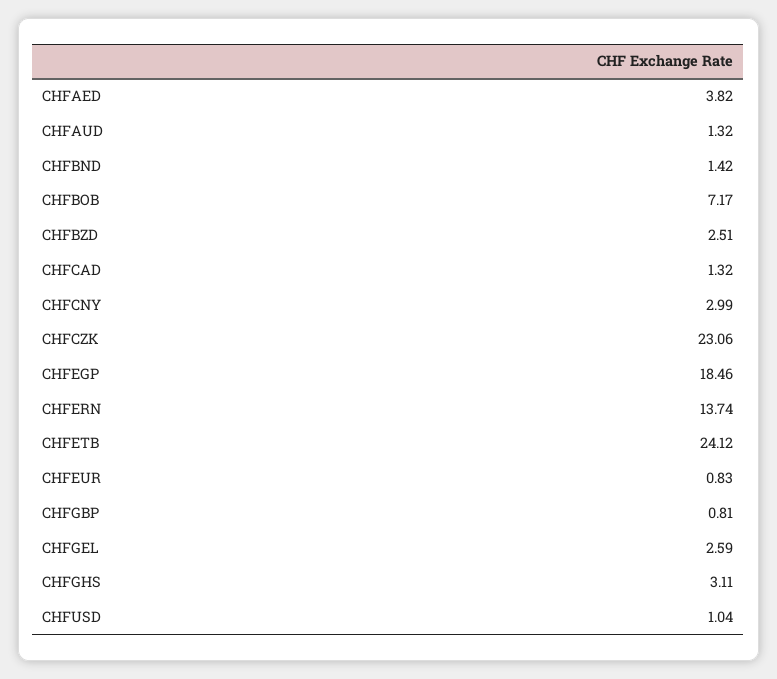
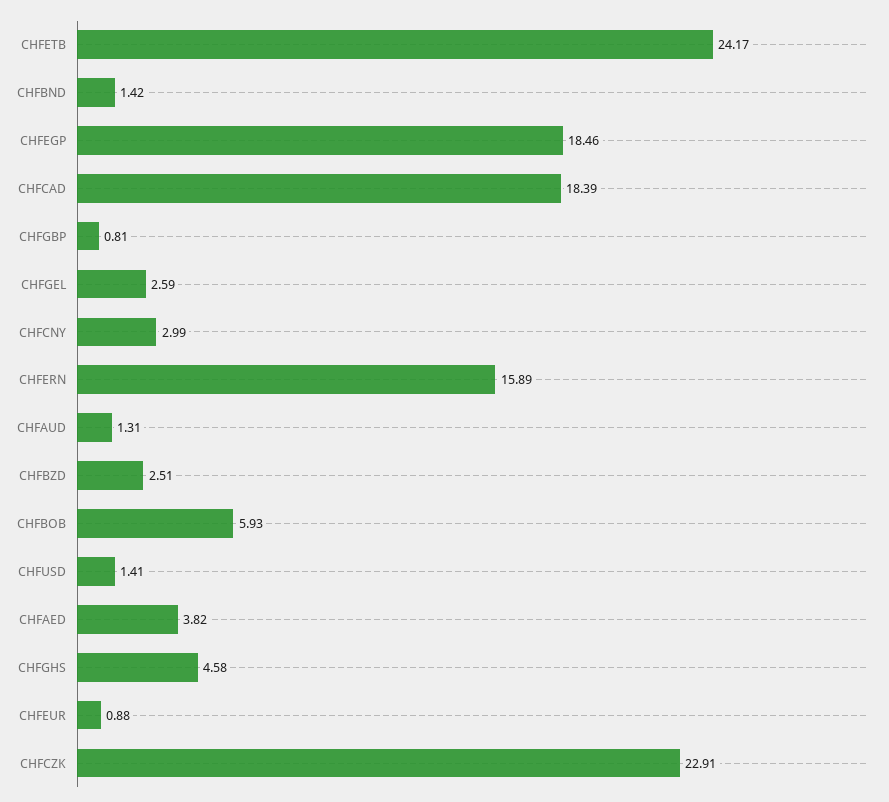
CHFAUD: 1.32 -> 1.31
CHFBOB: 7.17 -> 5.93
CHFCAD: 1.32 -> 18.39
CHFCZK: 23.06 -> 22.91
CHFERN: 13.74 -> 15.89
CHFETB: 24.12 -> 24.17
CHFEUR: 0.83 -> 0.88
CHFGHS: 3.11 -> 4.58
CHFUSD: 1.04 -> 1.41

◆ ◆ ◆ ◆ ◆ ◆ ◆

Restate all of the material above word for word, excluding the pictures.

CHFAUD: 1.32 -> 1.31
CHFBOB: 7.17 -> 5.93
CHFCAD: 1.32 -> 18.39
CHFCZK: 23.06 -> 22.91
CHFERN: 13.74 -> 15.89
CHFETB: 24.12 -> 24.17
CHFEUR: 0.83 -> 0.88
CHFGHS: 3.11 -> 4.58
CHFUSD: 1.04 -> 1.41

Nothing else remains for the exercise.